Users are able to download an entire collection of data or browse the collection and download a subset.
This example will browse the collection and download the N_1395BL_NextGEM_count.tar.
At the subsequent page, enter the UUID for the Biowulf Partek Flow Globus endpoint and "/" for the path. Then click "Download".
Globus will also send an email to the user's NIH email account after transfer has been completed.
These files will show up on Biowulf as well. These files will need to be unpacked using tar -xvf
.
[wuz8@biowulf fnl_example_single_cell_fastq]$ ls -1 *.tar
N_1395BL_NextGEM_count.tar
Importing data to Partek Flow project
Log into Partek Flow at https://partekflow.cit.nih.gov/flow. This example will use the nci_ccr_sf_example_scrna project, so click on it.
Click on "Add data".
Select Single cell, scRNA-Seq, and check 10x Genomics Cell Ranger counts h5. Then click Next.

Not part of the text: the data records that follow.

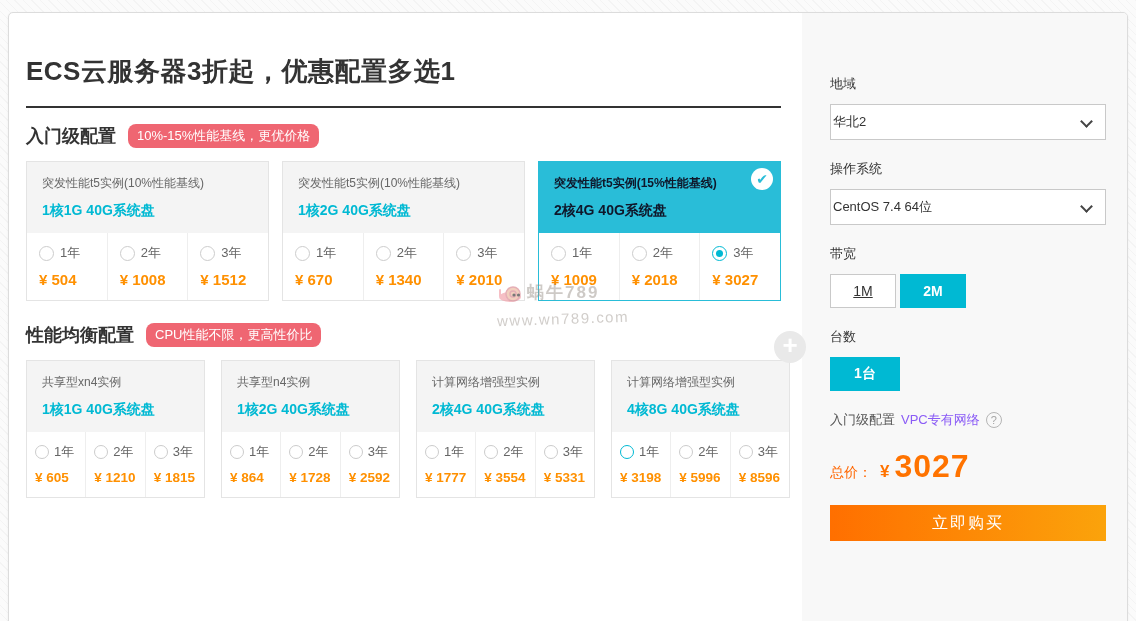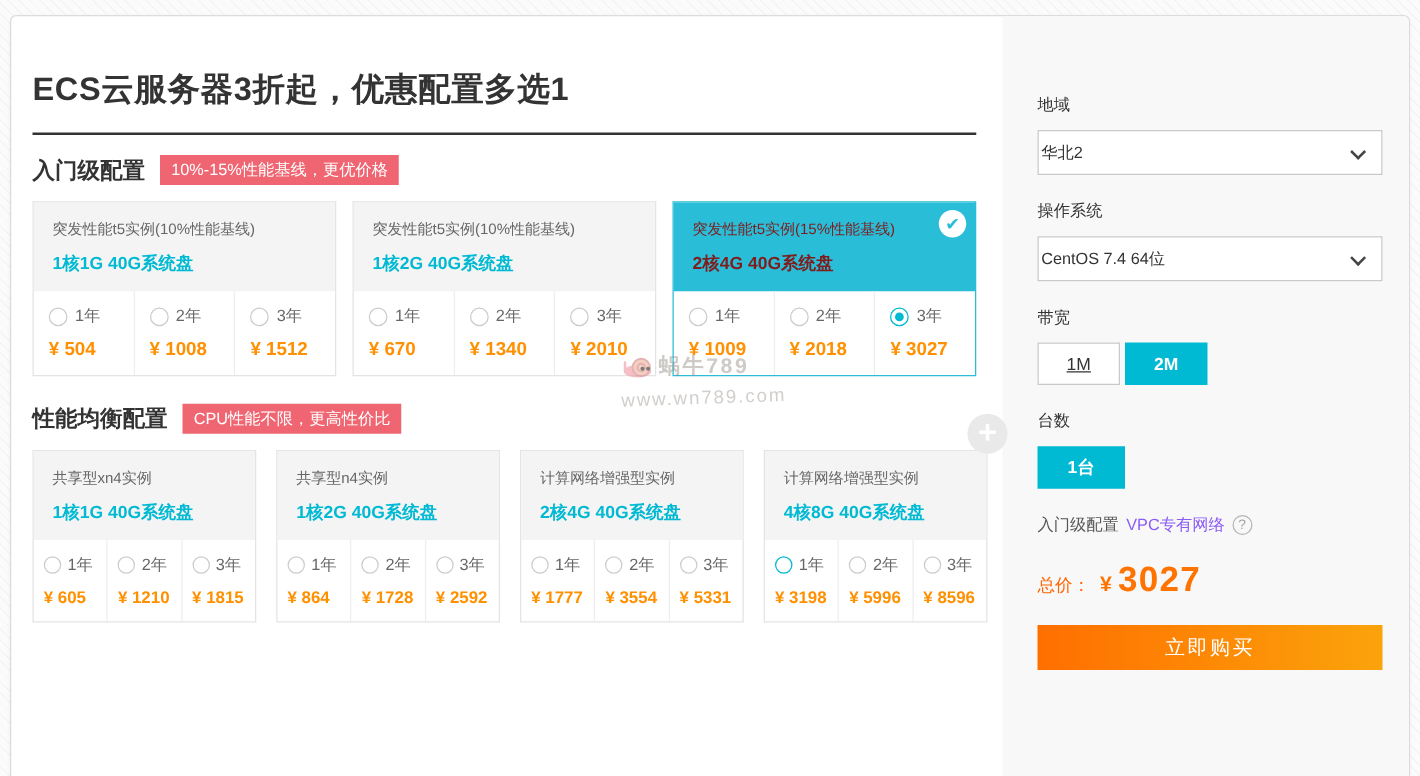"10%-15%性能基线，更优价格" .section-badge { border-radius: none -> 8px }
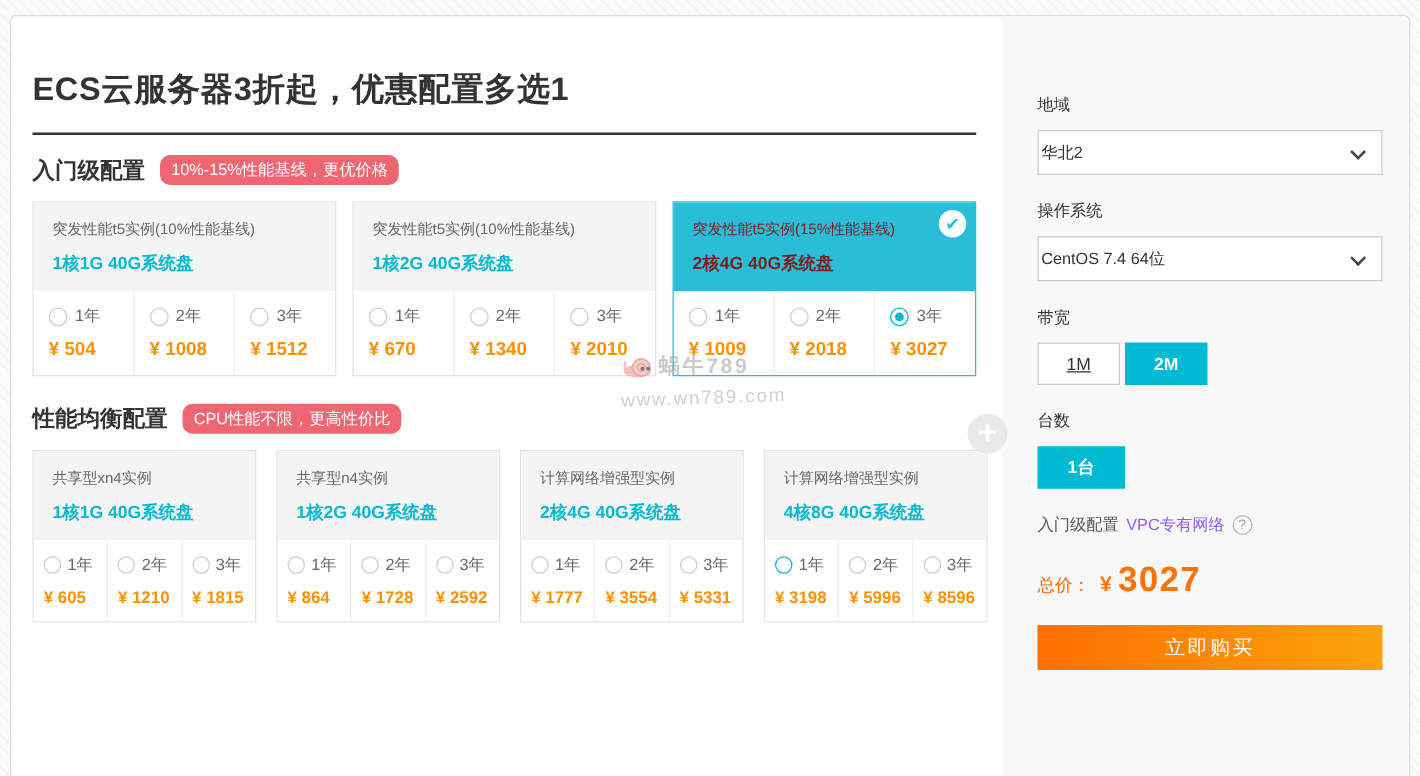"突发性能t5实例(15%性能基线)" .card.selected .card-name,.card.selected .card-spec { color: #7f1d1d -> #0f172a; font-weight: none -> bold }
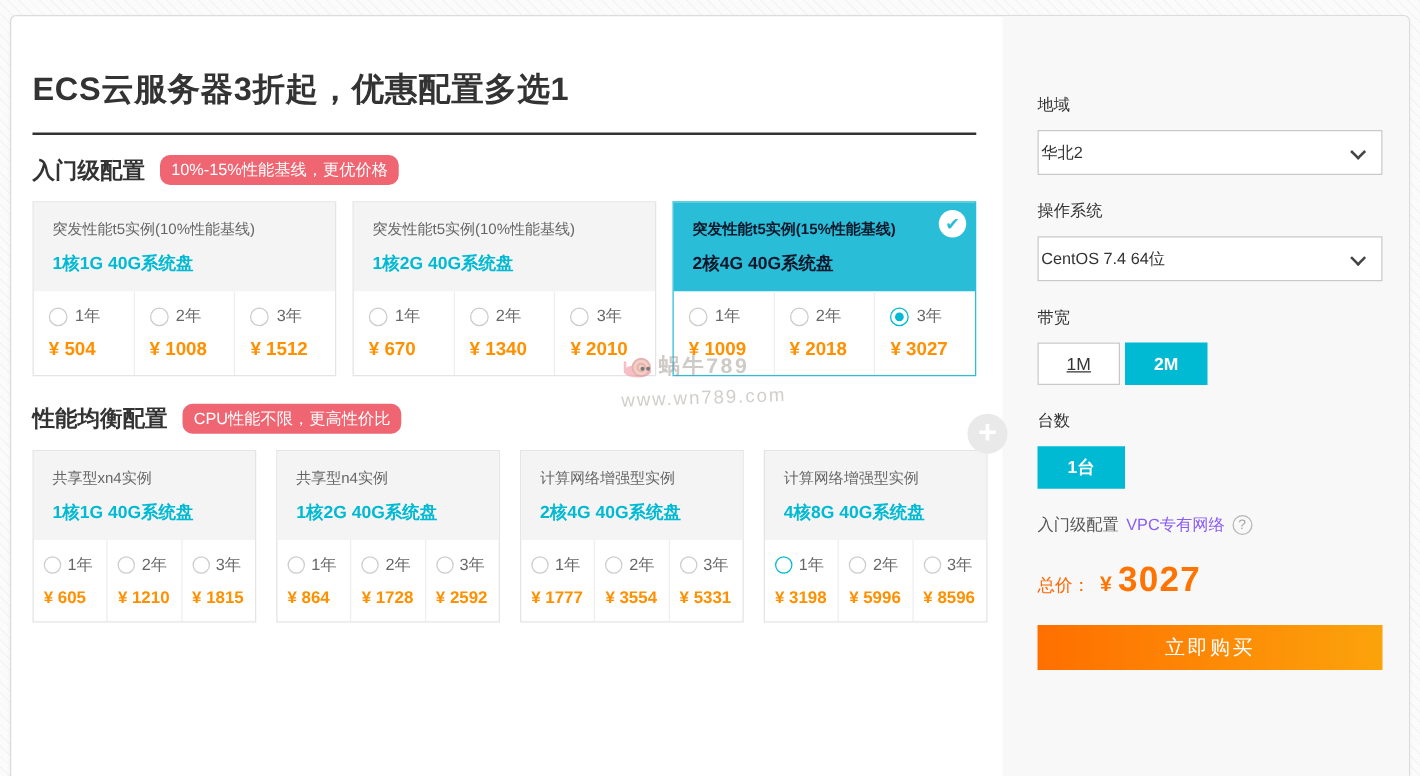"3027" .total-value { font-size: 28px -> 32px }
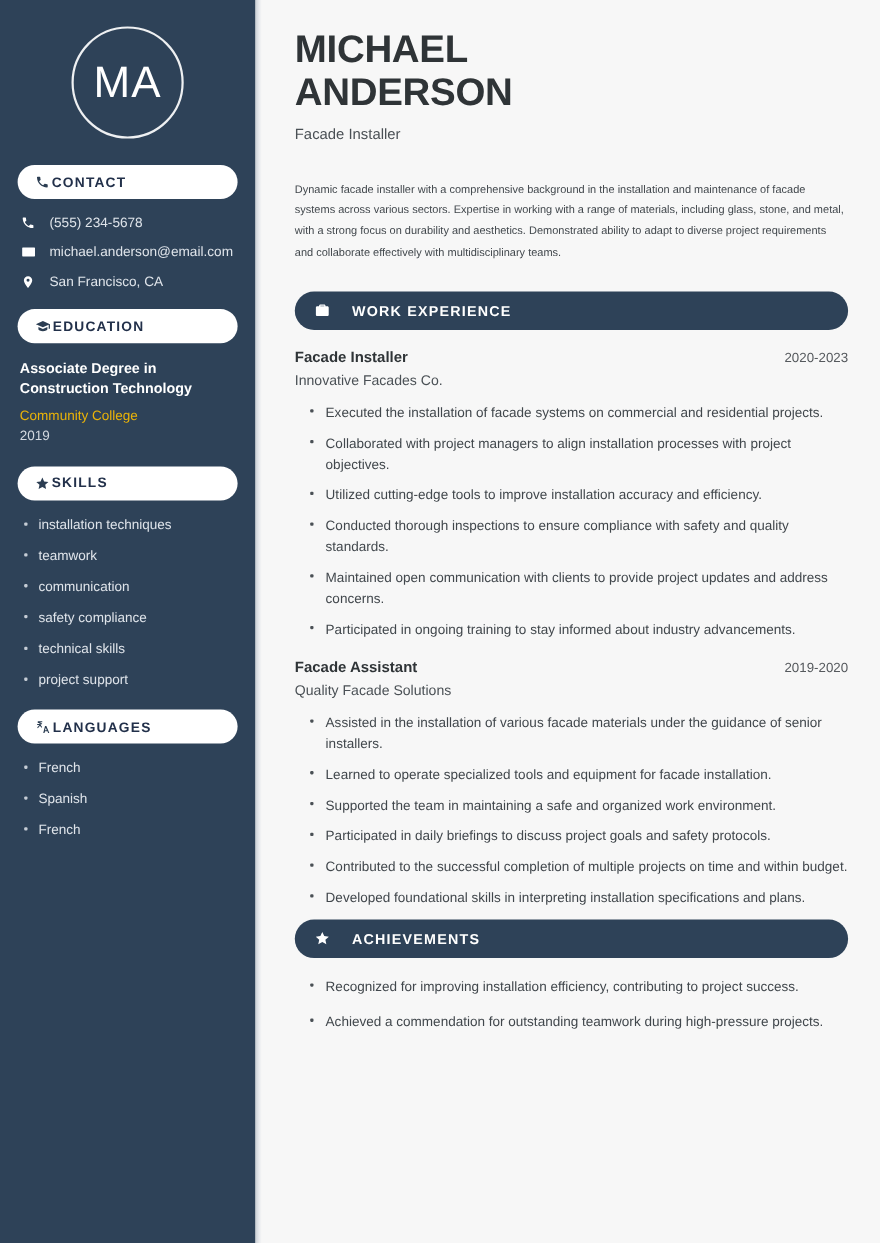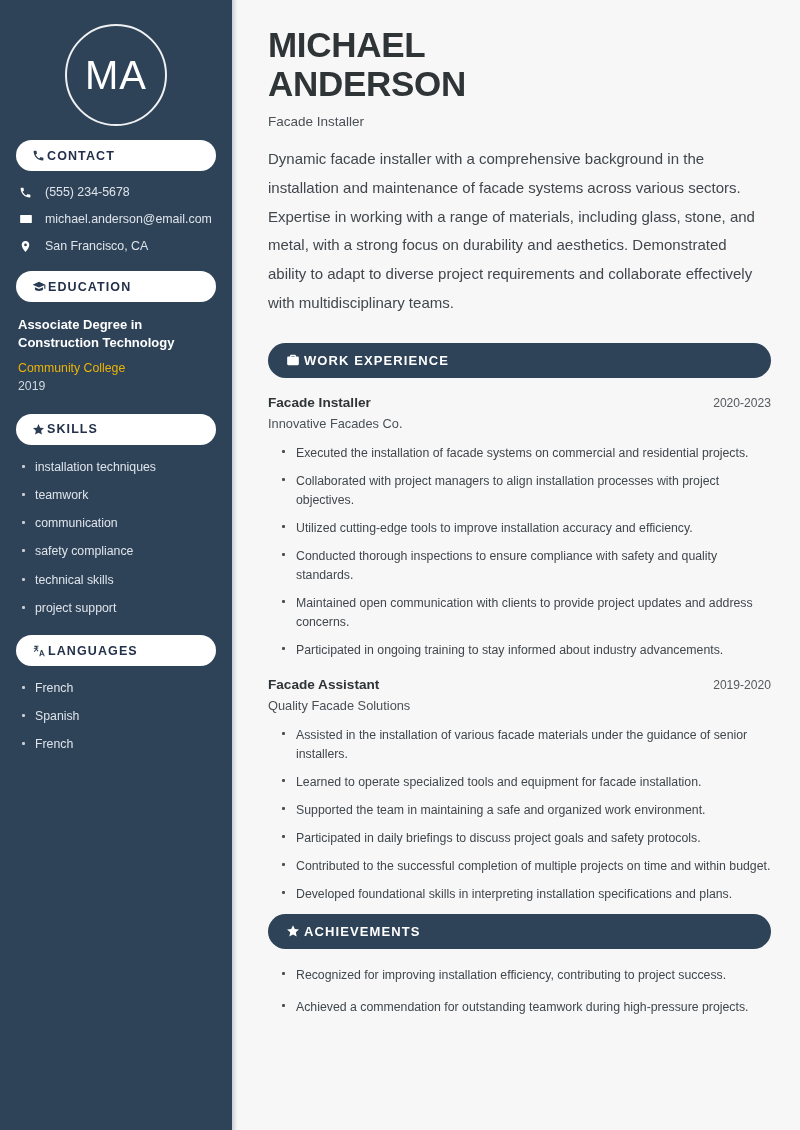"MA" .monogram-wrap { padding-bottom: 14px -> 24px }
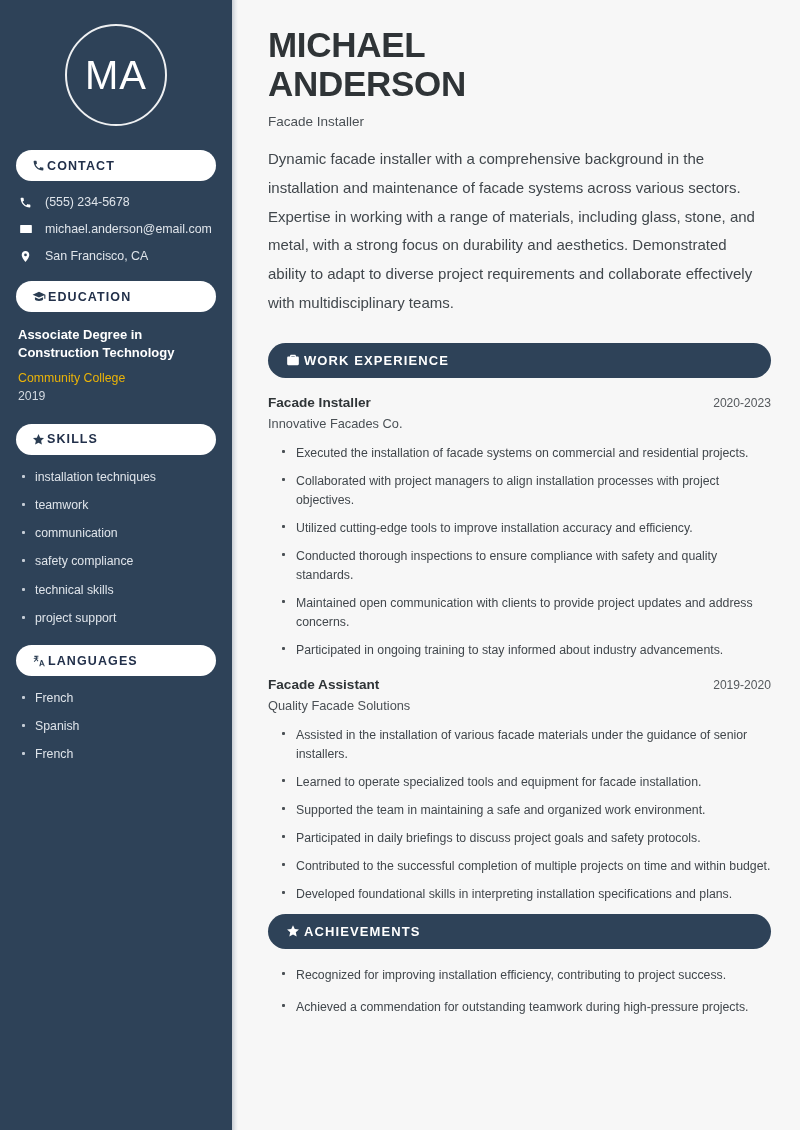"Dynamic facade installer with a" .summary { font-size: 15px -> 10px; margin-top: 16px -> 34px }
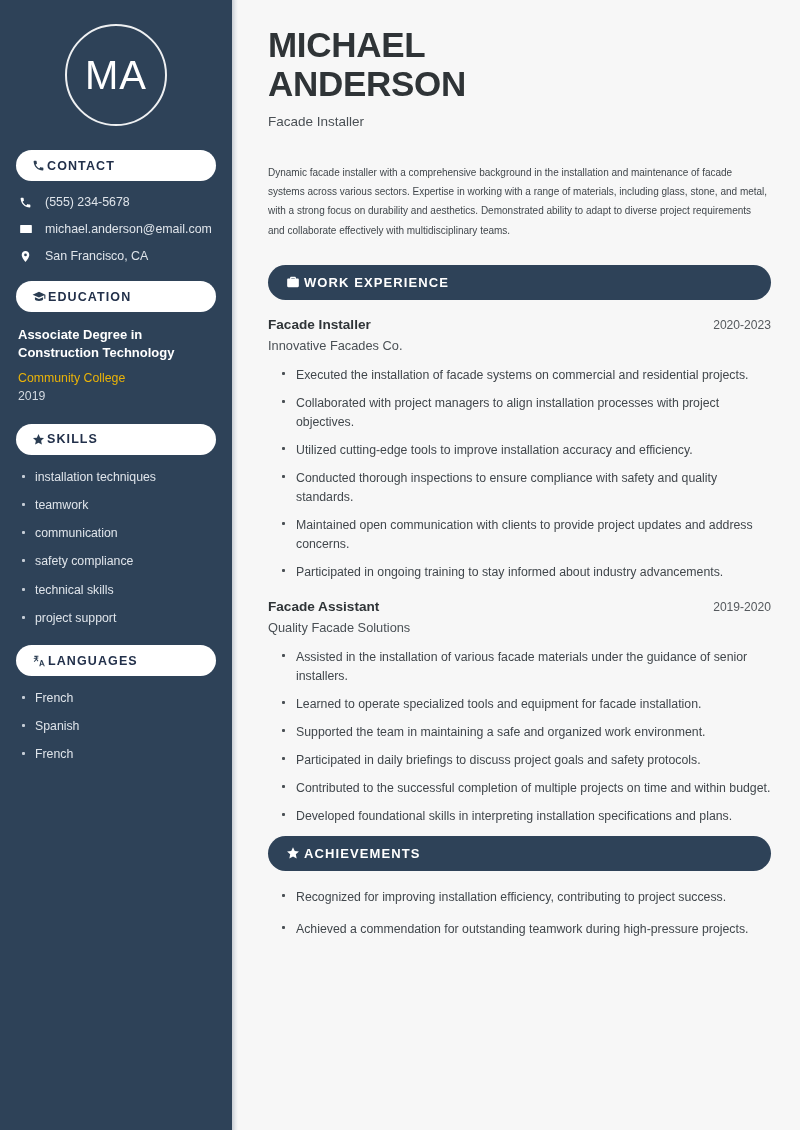"WORK EXPERIENCE" .section-bar { gap: 4px -> 20px }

Navigate PartekFlow, globus, fnl_example_single_cell_fastq, N_1395BL_NextGEM, outs and select the filtered_feature_bc_matrix.h5 file and then click Next at the bottom of the screen.
In the subsequent page, provide an informative sample name and select the appropriate assembly. Then click Finish.
When import is done there will be a "Single cell counts" data node in the Analyses window.